*DATA FOR PROCESSING:*
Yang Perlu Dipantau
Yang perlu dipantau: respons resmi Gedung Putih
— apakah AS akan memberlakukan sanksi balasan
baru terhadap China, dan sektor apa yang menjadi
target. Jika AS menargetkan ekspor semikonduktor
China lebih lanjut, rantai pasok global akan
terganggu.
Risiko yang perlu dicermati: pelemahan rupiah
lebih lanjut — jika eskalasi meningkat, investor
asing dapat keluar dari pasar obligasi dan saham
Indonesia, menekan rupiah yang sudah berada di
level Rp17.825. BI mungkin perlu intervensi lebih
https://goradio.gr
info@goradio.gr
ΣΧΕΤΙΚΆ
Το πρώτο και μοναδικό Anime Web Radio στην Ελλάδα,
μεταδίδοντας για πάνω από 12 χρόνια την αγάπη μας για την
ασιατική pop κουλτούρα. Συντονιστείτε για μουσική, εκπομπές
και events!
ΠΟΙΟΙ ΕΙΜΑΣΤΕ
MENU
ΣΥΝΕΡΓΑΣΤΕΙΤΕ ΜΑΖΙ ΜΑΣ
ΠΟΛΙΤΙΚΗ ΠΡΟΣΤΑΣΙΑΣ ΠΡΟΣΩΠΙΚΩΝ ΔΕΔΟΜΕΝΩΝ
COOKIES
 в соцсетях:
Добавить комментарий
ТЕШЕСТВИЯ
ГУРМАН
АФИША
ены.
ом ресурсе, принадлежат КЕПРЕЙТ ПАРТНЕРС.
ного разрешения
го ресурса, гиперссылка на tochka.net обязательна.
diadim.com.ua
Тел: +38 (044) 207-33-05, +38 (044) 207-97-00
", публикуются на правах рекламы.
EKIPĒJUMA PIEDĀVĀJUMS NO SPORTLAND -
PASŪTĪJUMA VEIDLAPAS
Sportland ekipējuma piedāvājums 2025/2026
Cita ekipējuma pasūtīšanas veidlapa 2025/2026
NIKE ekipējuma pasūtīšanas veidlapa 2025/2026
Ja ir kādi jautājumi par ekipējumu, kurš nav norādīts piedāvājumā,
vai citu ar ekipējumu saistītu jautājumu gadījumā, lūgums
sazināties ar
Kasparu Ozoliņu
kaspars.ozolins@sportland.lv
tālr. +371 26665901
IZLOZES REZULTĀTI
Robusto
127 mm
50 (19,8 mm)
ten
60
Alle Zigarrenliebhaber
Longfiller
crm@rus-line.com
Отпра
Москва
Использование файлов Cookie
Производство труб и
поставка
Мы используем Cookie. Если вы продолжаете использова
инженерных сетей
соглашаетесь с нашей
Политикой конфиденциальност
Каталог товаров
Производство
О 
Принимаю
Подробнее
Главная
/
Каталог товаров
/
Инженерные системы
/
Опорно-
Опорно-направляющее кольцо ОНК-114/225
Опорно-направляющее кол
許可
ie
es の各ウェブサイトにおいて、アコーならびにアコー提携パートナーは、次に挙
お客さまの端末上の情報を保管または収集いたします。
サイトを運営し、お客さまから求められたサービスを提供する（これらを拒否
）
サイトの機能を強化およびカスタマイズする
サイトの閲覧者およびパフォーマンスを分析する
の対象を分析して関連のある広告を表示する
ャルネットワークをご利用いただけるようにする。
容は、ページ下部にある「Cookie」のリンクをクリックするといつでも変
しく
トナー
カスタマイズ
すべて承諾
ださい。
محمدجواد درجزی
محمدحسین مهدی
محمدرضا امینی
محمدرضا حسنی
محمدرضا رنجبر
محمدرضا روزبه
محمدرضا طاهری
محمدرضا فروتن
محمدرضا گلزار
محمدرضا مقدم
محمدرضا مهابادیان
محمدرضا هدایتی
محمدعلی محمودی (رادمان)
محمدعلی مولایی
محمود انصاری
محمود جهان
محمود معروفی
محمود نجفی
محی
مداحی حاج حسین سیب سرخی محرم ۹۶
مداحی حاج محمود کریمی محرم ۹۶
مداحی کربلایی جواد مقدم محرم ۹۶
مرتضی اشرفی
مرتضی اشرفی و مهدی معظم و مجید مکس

*EXERCISE DIRECTIONS:* In full and word for word, output the material.

*SOLUTION TO THE EXERCISE:*
Yang Perlu Dipantau
Yang perlu dipantau: respons resmi Gedung Putih
— apakah AS akan memberlakukan sanksi balasan
baru terhadap China, dan sektor apa yang menjadi
target. Jika AS menargetkan ekspor semikonduktor
China lebih lanjut, rantai pasok global akan
terganggu.
Risiko yang perlu dicermati: pelemahan rupiah
lebih lanjut — jika eskalasi meningkat, investor
asing dapat keluar dari pasar obligasi dan saham
Indonesia, menekan rupiah yang sudah berada di
level Rp17.825. BI mungkin perlu intervensi lebih
https://goradio.gr
info@goradio.gr
ΣΧΕΤΙΚΆ
Το πρώτο και μοναδικό Anime Web Radio στην Ελλάδα,
μεταδίδοντας για πάνω από 12 χρόνια την αγάπη μας για την
ασιατική pop κουλτούρα. Συντονιστείτε για μουσική, εκπομπές
και events!
ΠΟΙΟΙ ΕΙΜΑΣΤΕ
MENU
ΣΥΝΕΡΓΑΣΤΕΙΤΕ ΜΑΖΙ ΜΑΣ
ΠΟΛΙΤΙΚΗ ΠΡΟΣΤΑΣΙΑΣ ΠΡΟΣΩΠΙΚΩΝ ΔΕΔΟΜΕΝΩΝ
COOKIES
 в соцсетях:
Добавить комментарий
ТЕШЕСТВИЯ
ГУРМАН
АФИША
ены.
ом ресурсе, принадлежат КЕПРЕЙТ ПАРТНЕРС.
ного разрешения
го ресурса, гиперссылка на tochka.net обязательна.
diadim.com.ua
Тел: +38 (044) 207-33-05, +38 (044) 207-97-00
", публикуются на правах рекламы.
EKIPĒJUMA PIEDĀVĀJUMS NO SPORTLAND -
PASŪTĪJUMA VEIDLAPAS
Sportland ekipējuma piedāvājums 2025/2026
Cita ekipējuma pasūtīšanas veidlapa 2025/2026
NIKE ekipējuma pasūtīšanas veidlapa 2025/2026
Ja ir kādi jautājumi par ekipējumu, kurš nav norādīts piedāvājumā,
vai citu ar ekipējumu saistītu jautājumu gadījumā, lūgums
sazināties ar
Kasparu Ozoliņu
kaspars.ozolins@sportland.lv
tālr. +371 26665901
IZLOZES REZULTĀTI
Robusto
127 mm
50 (19,8 mm)
ten
60
Alle Zigarrenliebhaber
Longfiller
crm@rus-line.com
Отпра
Москва
Использование файлов Cookie
Производство труб и
поставка
Мы используем Cookie. Если вы продолжаете использова
инженерных сетей
соглашаетесь с нашей
Политикой конфиденциальност
Каталог товаров
Производство
О 
Принимаю
Подробнее
Главная
/
Каталог товаров
/
Инженерные системы
/
Опорно-
Опорно-направляющее кольцо ОНК-114/225
Опорно-направляющее кол
許可
ie
es の各ウェブサイトにおいて、アコーならびにアコー提携パートナーは、次に挙
お客さまの端末上の情報を保管または収集いたします。
サイトを運営し、お客さまから求められたサービスを提供する（これらを拒否
）
サイトの機能を強化およびカスタマイズする
サイトの閲覧者およびパフォーマンスを分析する
の対象を分析して関連のある広告を表示する
ャルネットワークをご利用いただけるようにする。
容は、ページ下部にある「Cookie」のリンクをクリックするといつでも変
しく
トナー
カスタマイズ
すべて承諾
ださい。
محمدجواد درجزی
محمدحسین مهدی
محمدرضا امینی
محمدرضا حسنی
محمدرضا رنجبر
محمدرضا روزبه
محمدرضا طاهری
محمدرضا فروتن
محمدرضا گلزار
محمدرضا مقدم
محمدرضا مهابادیان
محمدرضا هدایتی
محمدعلی محمودی (رادمان)
محمدعلی مولایی
محمود انصاری
محمود جهان
محمود معروفی
محمود نجفی
محی
مداحی حاج حسین سیب سرخی محرم ۹۶
مداحی حاج محمود کریمی محرم ۹۶
مداحی کربلایی جواد مقدم محرم ۹۶
مرتضی اشرفی
مرتضی اشرفی و مهدی معظم و مجید مکس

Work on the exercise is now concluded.